WHAT YOU ARE ASKED TO DO: Print all the data that follows exactly, images excluded.

PROVIDED MATERIAL:
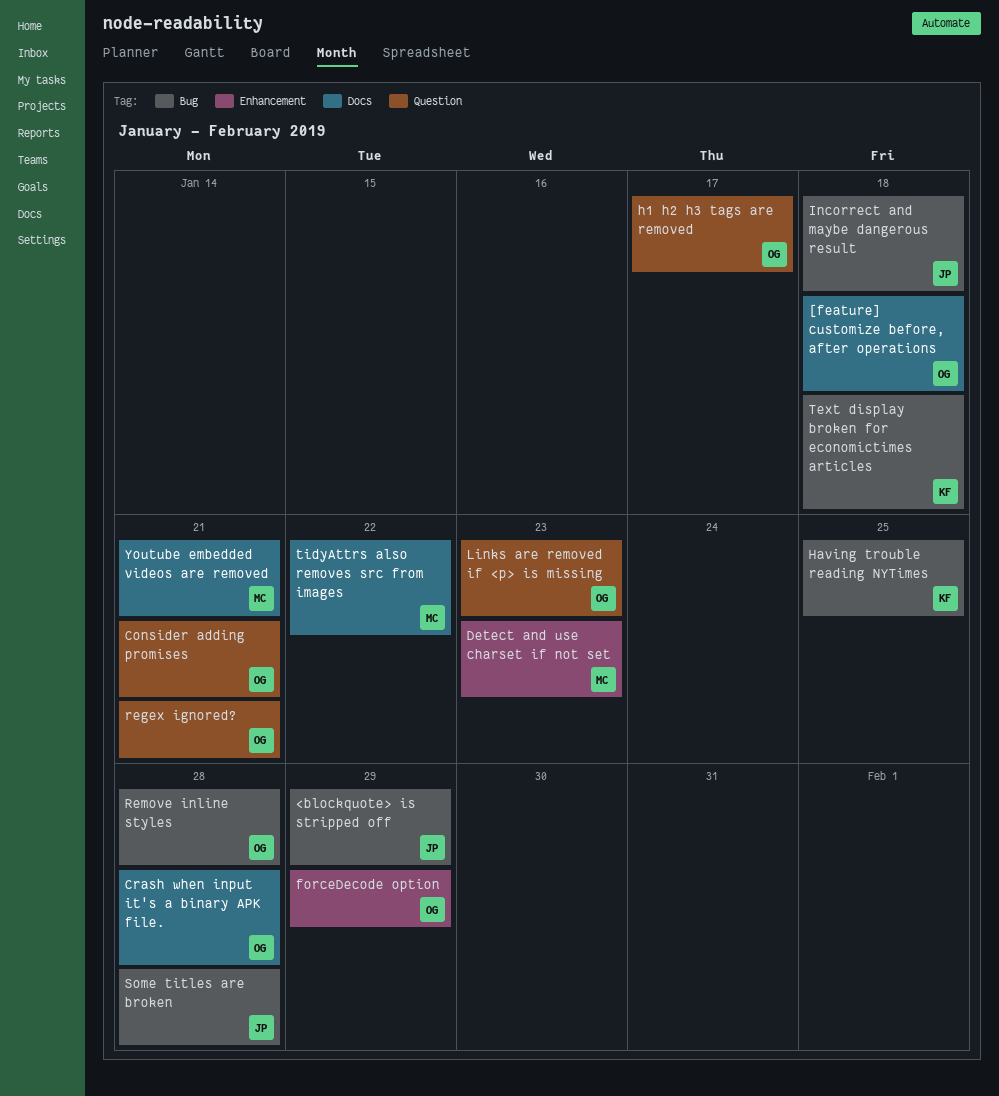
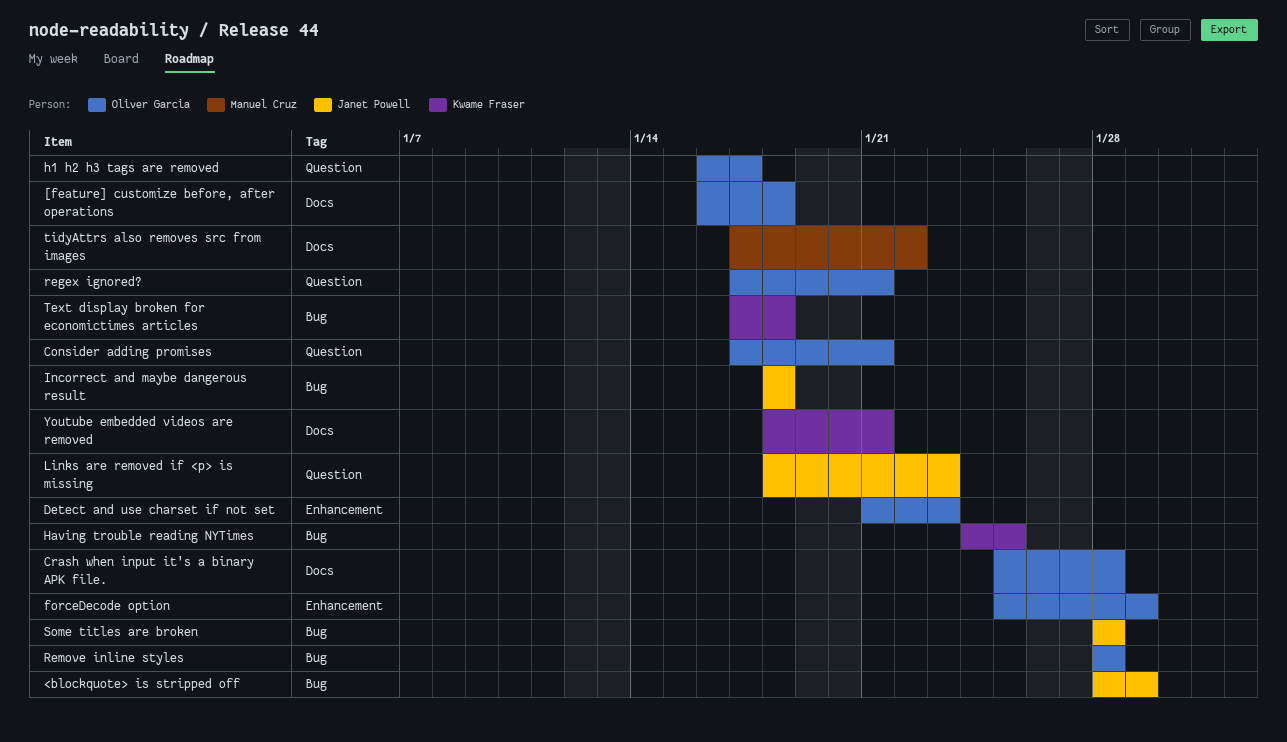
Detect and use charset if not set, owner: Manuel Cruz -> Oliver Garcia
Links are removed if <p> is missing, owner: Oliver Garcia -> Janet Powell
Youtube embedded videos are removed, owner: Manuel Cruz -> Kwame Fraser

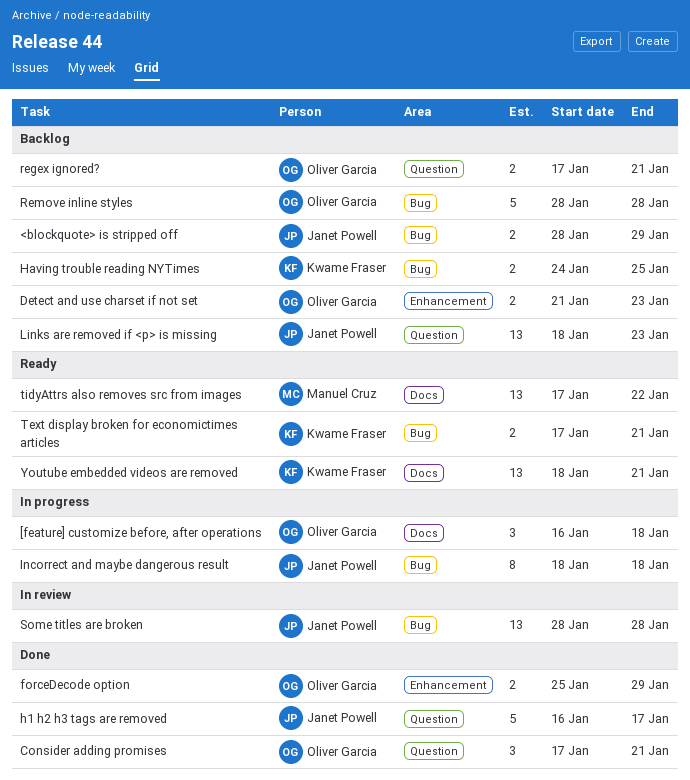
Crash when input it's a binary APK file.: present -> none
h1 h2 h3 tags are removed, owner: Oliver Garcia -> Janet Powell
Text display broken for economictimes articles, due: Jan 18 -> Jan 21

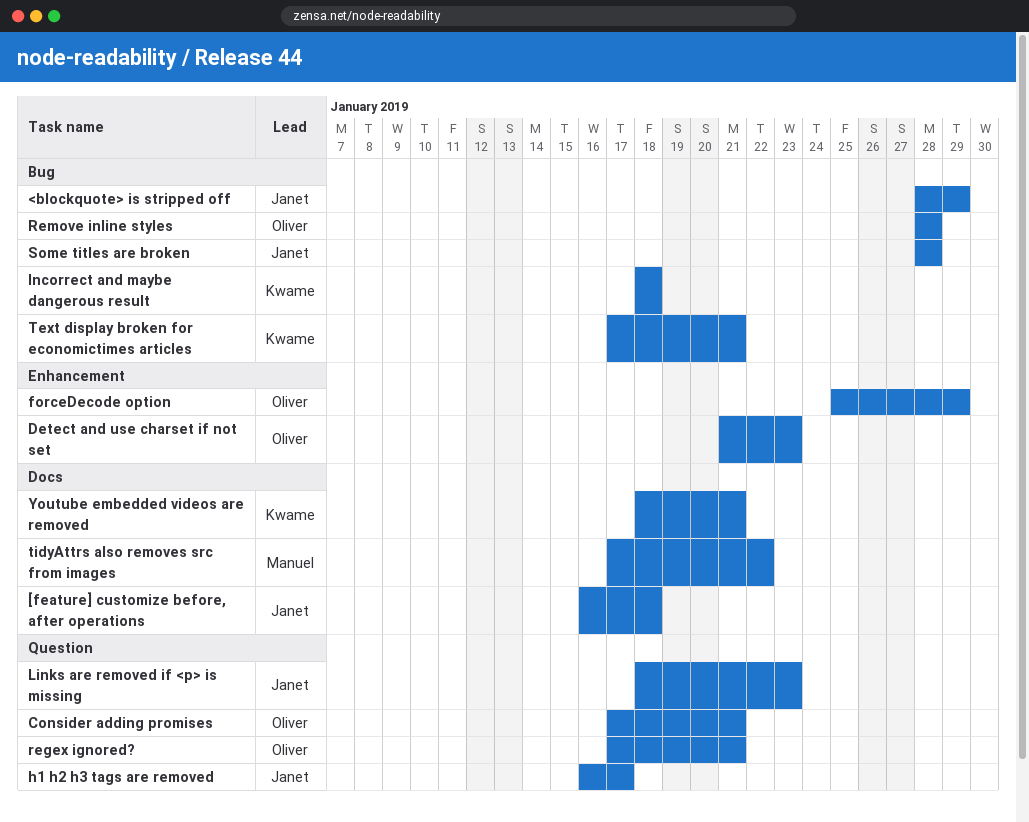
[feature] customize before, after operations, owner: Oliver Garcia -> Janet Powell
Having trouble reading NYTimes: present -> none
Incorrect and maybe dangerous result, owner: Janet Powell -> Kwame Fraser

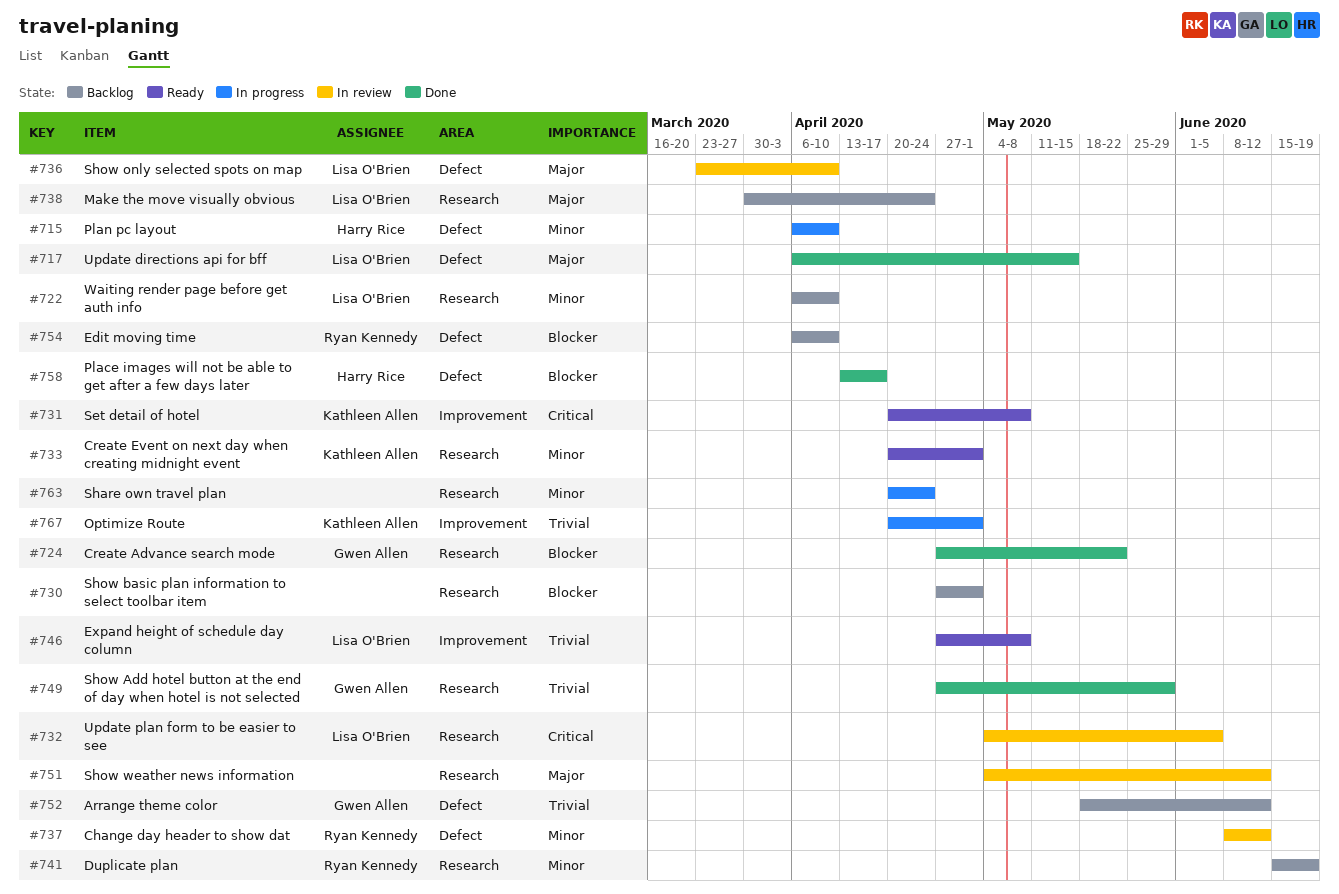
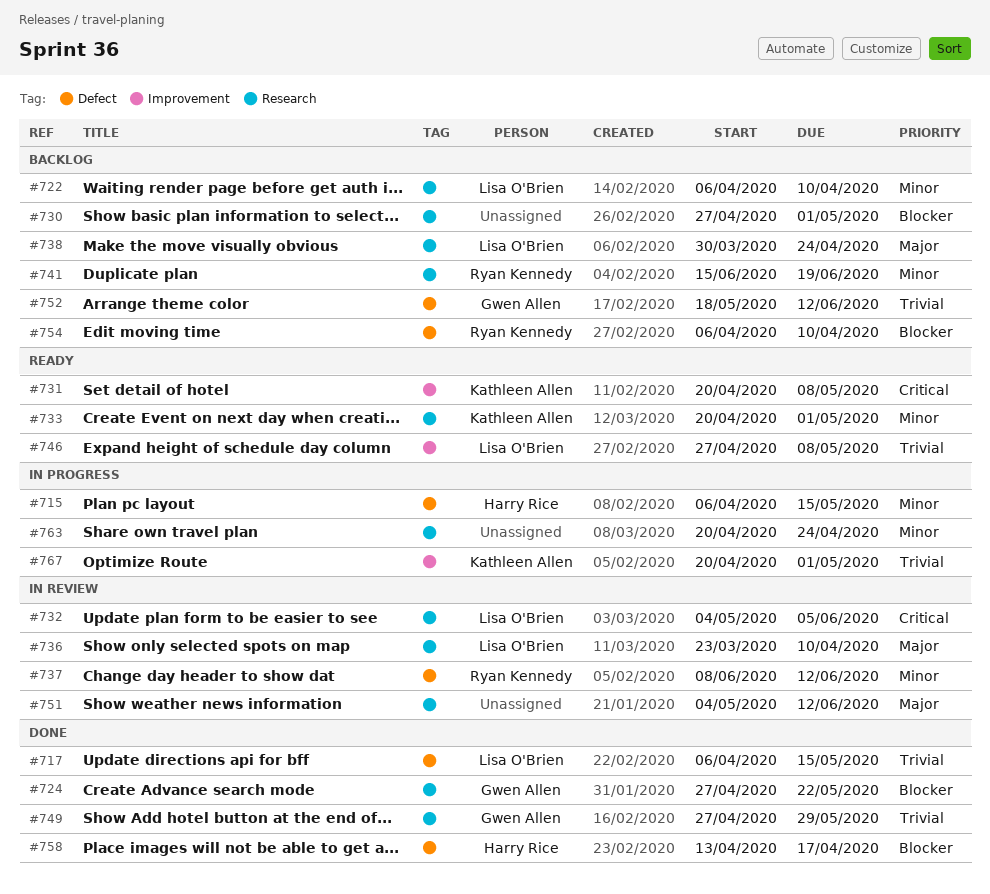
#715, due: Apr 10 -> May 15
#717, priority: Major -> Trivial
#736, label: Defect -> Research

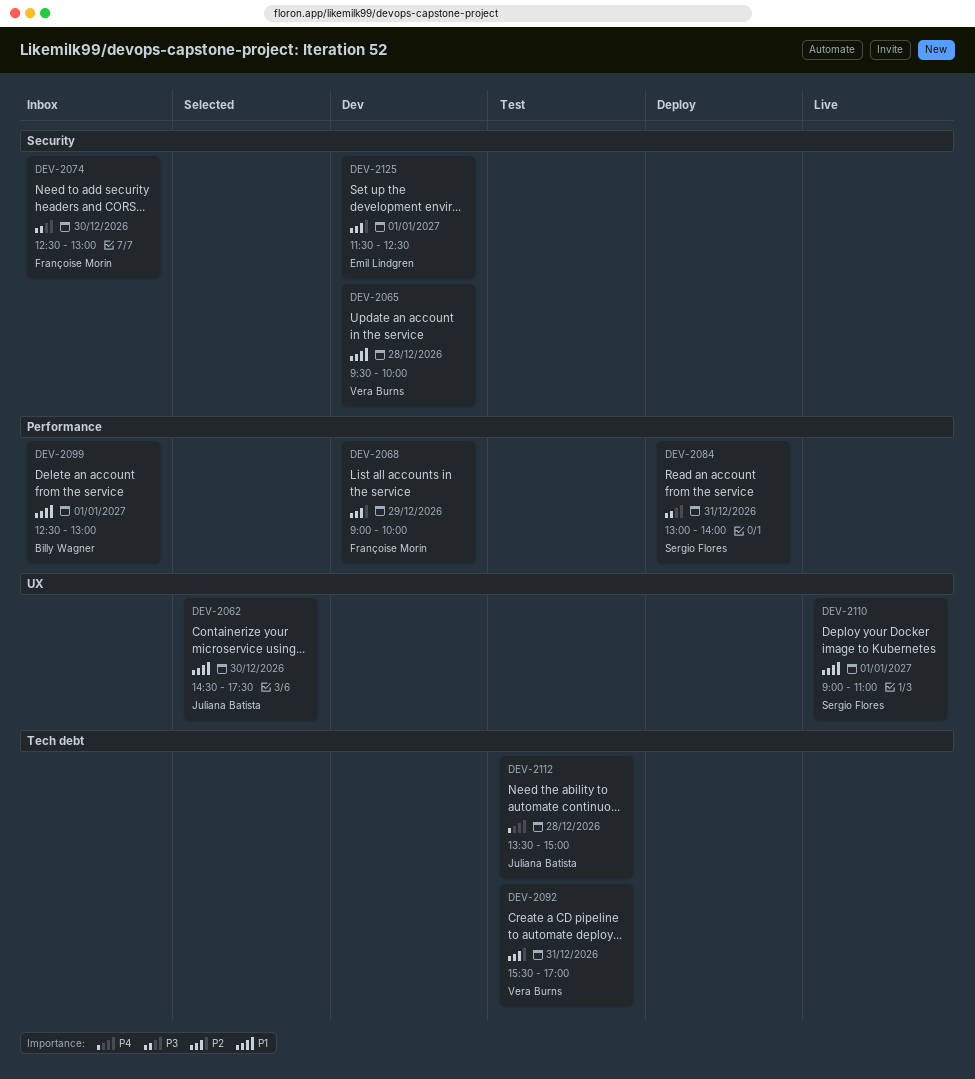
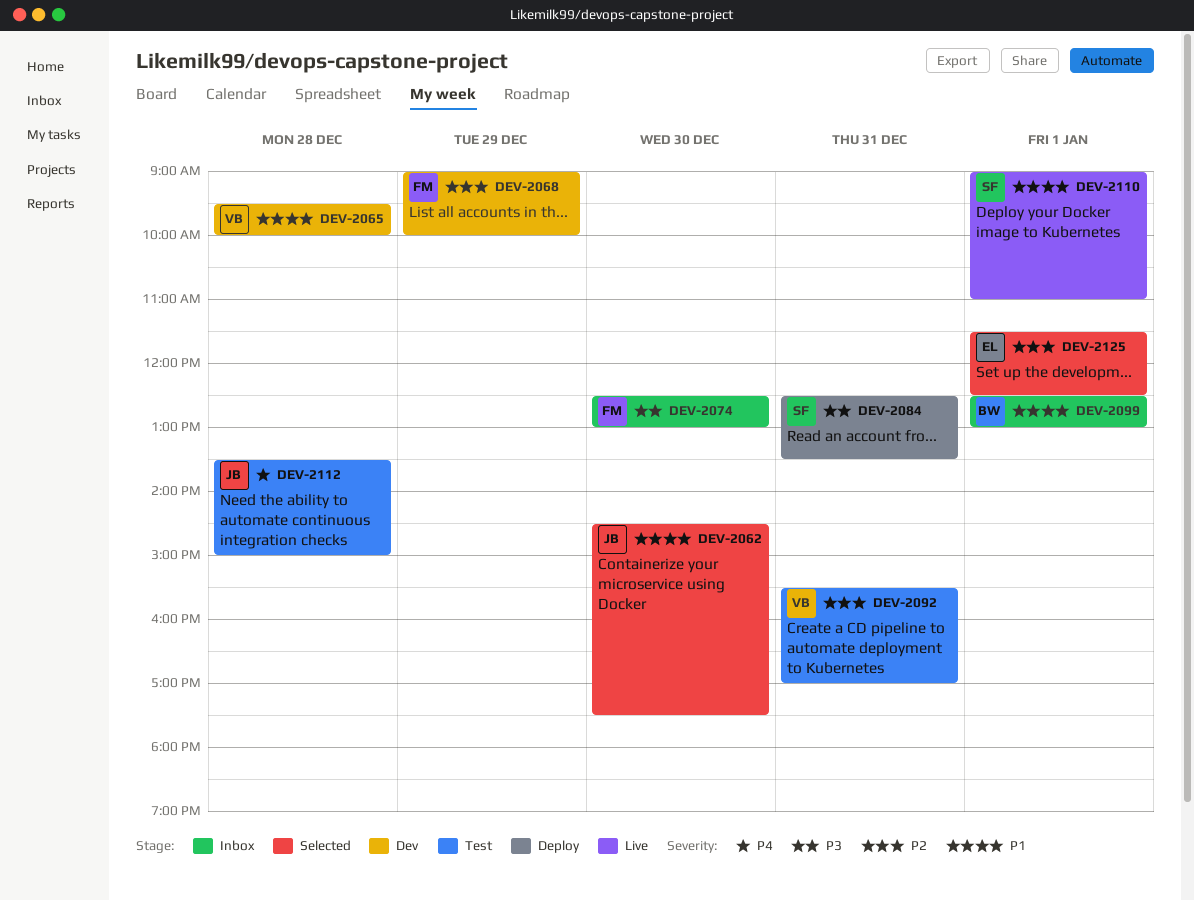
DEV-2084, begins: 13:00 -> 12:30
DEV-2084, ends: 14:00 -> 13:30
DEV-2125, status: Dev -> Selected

SOLVED PROBLEM:
Detect and use charset if not set, owner: Manuel Cruz -> Oliver Garcia
Links are removed if <p> is missing, owner: Oliver Garcia -> Janet Powell
Youtube embedded videos are removed, owner: Manuel Cruz -> Kwame Fraser

Crash when input it's a binary APK file.: present -> none
h1 h2 h3 tags are removed, owner: Oliver Garcia -> Janet Powell
Text display broken for economictimes articles, due: Jan 18 -> Jan 21

[feature] customize before, after operations, owner: Oliver Garcia -> Janet Powell
Having trouble reading NYTimes: present -> none
Incorrect and maybe dangerous result, owner: Janet Powell -> Kwame Fraser

#715, due: Apr 10 -> May 15
#717, priority: Major -> Trivial
#736, label: Defect -> Research

DEV-2084, begins: 13:00 -> 12:30
DEV-2084, ends: 14:00 -> 13:30
DEV-2125, status: Dev -> Selected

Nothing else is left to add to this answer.